━━ EXTRACTED DATA ━━

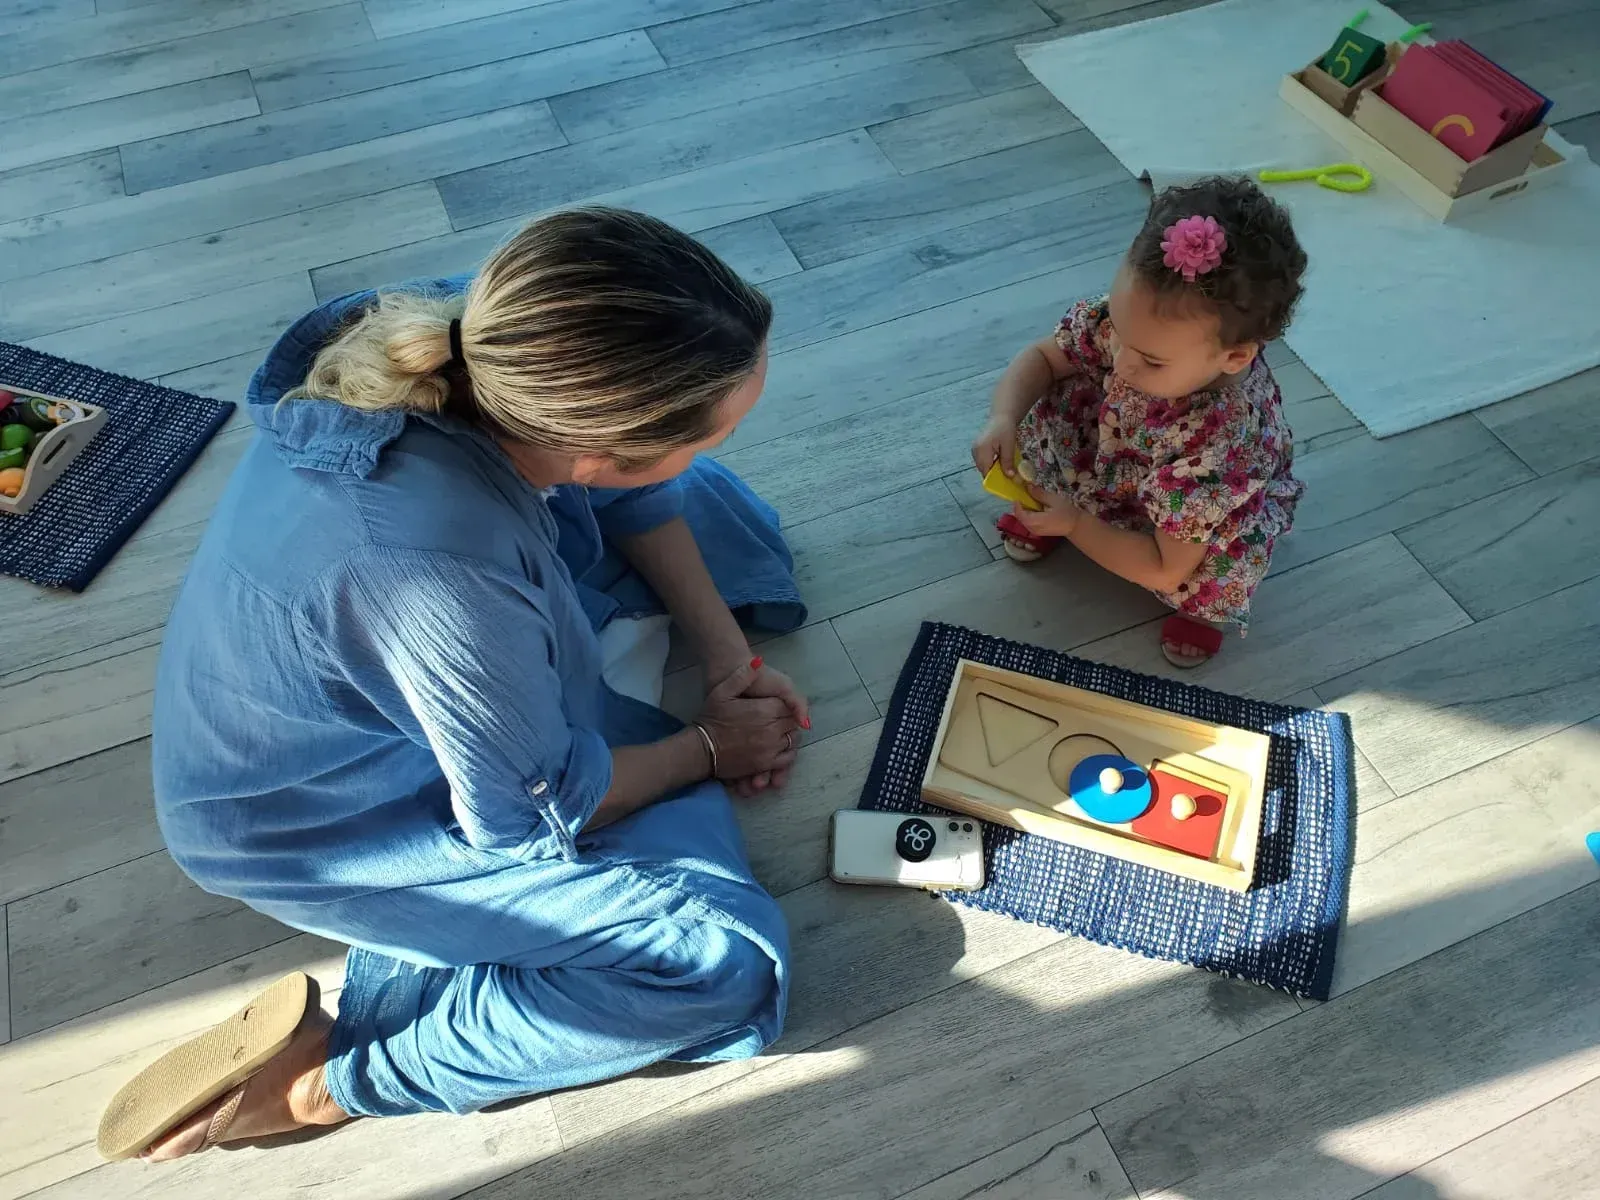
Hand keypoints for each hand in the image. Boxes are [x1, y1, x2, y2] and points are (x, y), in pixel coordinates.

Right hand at [695, 659, 798, 785]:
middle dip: (788, 720)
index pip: (789, 706)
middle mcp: (772, 729)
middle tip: (777, 718)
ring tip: (778, 732)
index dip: (785, 705)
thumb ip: (743, 675)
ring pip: (792, 740)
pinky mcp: (766, 764)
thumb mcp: (722, 690)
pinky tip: (778, 747)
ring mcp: (771, 748)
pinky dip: (787, 752)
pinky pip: (787, 758)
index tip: (777, 705)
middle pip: (792, 723)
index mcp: (765, 709)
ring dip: (788, 735)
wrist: (701, 749)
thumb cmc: (712, 717)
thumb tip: (758, 660)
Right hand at [971, 414, 1018, 475]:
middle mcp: (975, 452)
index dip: (995, 479)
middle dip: (996, 475)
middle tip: (1009, 475)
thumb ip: (1007, 462)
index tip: (1007, 482)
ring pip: (984, 467)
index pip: (986, 472)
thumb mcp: (1009, 446)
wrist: (1002, 417)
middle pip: (984, 471)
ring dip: (994, 469)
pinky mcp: (978, 450)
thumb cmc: (1006, 429)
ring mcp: (975, 451)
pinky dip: (992, 464)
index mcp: (981, 450)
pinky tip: (1001, 461)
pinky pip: (984, 462)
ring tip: (1006, 467)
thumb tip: (1010, 477)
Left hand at [1010, 485, 1083, 539]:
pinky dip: (1029, 516)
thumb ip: (1040, 494)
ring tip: (1029, 501)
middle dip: (1020, 507)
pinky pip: (1029, 523)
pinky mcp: (1039, 532)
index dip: (1017, 504)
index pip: (1019, 514)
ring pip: (1024, 521)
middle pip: (1020, 517)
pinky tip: (1035, 509)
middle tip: (1024, 496)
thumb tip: (1029, 486)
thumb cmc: (1067, 513)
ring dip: (1024, 511)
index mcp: (1035, 521)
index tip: (1018, 495)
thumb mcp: (1054, 500)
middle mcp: (1032, 528)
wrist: (1076, 526)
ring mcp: (1035, 532)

━━━

*WHAT THIS TASK INVOLVES*: The preceding listing must be repeated exactly, with all images dropped.

*RESULT FOR THIS TASK*:
Hand keypoints for each hand in the image. Boxes are [x1, y1, x2, y2] and points are (x, y), in pixel coordinates.

Right hand at [695, 659, 798, 785]:
middle dip: (788, 720)
index pip: (789, 706)
middle mcp: (772, 729)
middle tip: (777, 718)
ring tip: (778, 732)
index dip: (785, 705)
thumb ip: (743, 675)
ring pip: (792, 740)
pinky mcp: (766, 764)
thumb mcp: (722, 690)
pinky tip: (778, 747)
ring mcp: (771, 748)
pinky dip: (787, 752)
pinky pip: (787, 758)
index tip: (777, 705)
middle pip: (792, 723)
index mcp: (765, 709)
ring dip: (788, 735)
wrist: (701, 749)
thumb cmc: (712, 717)
thumb tip: (758, 660)
Right hand at [971, 414, 1018, 475]:
middle mcp: (975, 452)
index dip: (995, 479)
middle dip: (996, 475)
middle tip: (1009, 475)
thumb ip: (1007, 462)
index tip: (1007, 482)
ring pip: (984, 467)
index pip: (986, 472)
thumb mcp: (1009, 446)
wrist: (1002, 417)
middle pip: (984, 471)
ring dip: (994, 469)
pinky mcp: (978, 450)
thumb cmc: (1006, 429)
ring mcp: (975, 451)
pinky dip: (992, 464)
index mcp: (981, 450)
pinky tip: (1001, 461)
pinky pip: (984, 462)
ring tip: (1006, 467)
thumb tip: (1010, 477)
Left hand at [1010, 485, 1083, 539]:
pinky dip: (1029, 516)
thumb ip: (1040, 494)
ring tip: (1029, 501)
middle dip: (1020, 507)
pinky pip: (1029, 523)
pinky mcp: (1039, 532)
index dip: (1017, 504)
index pip: (1019, 514)
ring pip: (1024, 521)
middle pip: (1020, 517)
pinky tip: (1035, 509)
middle tip: (1024, 496)
thumb tip: (1029, 486)
thumb cmc: (1067, 513)
ring dip: (1024, 511)
index mcp: (1035, 521)
index tip: (1018, 495)
thumb mcp: (1054, 500)
middle mcp: (1032, 528)
wrist: (1076, 526)
ring mcp: (1035, 532)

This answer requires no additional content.